### CONSIGNE
Recopiez mot pour mot le passage du texte sur la fabrication du jeans qui commence à "Le jeans est un" et se termine à "plus vert. Exemples.".

### EXTRAIT DU TEXTE

Le jeans est un incontournable dans notre garde-robe depuis bien longtemps. Mais sa fabrication est particulièrement polluante. Face à ce constat, certains industriels se battent pour proposer un jeans plus éthique et plus vert. Exemples.
Le jeans est le pantalon le plus vendu au monde : 2 milliards chaque année ! Mais sa fabrication est l'une des plus néfastes à l'environnement : il faut compter entre 7 et 10 000 litres d'eau pour fabriquer un jeans. Sans compter qu'il a souvent parcouru plus de 60 000 km avant de finir dans notre armoire. C'est l'ensemble de la production du jeans qui requiert ces milliers de litres d'eau : la culture du coton, le tissage, la teinture, le délavage... Aujourd'hui, les choses changent, de nouvelles technologiques permettent par exemple de délaver le denim avec juste une tasse d'eau, soit 30 cl.
Vrai changement de paradigmes ou greenwashing ?

### DONNÉES FOURNIES
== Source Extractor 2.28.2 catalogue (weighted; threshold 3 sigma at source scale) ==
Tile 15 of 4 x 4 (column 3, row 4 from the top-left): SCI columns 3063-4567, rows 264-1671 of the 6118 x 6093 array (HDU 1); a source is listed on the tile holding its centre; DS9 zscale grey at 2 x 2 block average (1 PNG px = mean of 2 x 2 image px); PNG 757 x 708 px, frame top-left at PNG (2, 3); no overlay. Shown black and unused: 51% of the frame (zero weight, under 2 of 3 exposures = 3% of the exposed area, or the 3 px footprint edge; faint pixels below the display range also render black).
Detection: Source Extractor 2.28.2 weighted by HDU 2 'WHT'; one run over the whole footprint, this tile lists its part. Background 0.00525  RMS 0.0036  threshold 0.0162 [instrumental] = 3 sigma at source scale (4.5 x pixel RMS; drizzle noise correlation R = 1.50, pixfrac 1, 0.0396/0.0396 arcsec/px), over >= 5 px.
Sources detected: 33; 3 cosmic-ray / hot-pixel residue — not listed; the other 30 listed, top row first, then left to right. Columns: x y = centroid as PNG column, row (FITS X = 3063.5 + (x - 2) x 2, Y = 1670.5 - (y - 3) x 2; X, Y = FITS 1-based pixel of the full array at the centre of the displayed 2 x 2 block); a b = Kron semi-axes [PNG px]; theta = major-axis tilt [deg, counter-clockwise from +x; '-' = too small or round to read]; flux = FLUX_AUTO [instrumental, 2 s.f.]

### RÉPONSE RÉDIGÉE
Le jeans est un incontournable dans notre garde-robe depuis bien longtemps. Mais sa fabrication est particulièrement polluante. Face à ce constat, certains industriels se battent pour proposer un jeans plus éthique et plus vert. Exemples.